| Problem to work on |
Please count the lines in the records below that contain the string "cookies" (case counts), and reply with that number alone.

| Data to use |
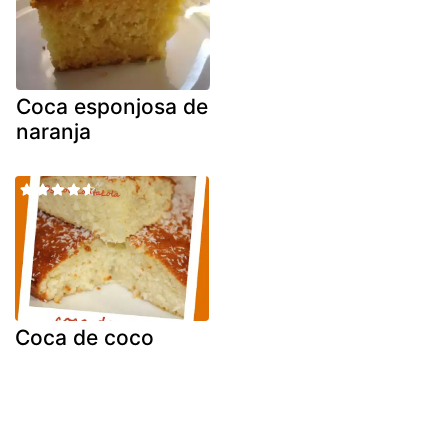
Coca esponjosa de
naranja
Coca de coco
---
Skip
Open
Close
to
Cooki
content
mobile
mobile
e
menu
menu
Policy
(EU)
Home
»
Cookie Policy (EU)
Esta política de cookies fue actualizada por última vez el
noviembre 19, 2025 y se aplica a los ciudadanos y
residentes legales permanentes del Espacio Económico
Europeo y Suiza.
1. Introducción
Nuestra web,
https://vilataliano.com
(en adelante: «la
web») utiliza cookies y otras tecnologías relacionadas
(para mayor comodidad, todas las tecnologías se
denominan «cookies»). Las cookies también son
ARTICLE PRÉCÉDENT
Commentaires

| Result |
3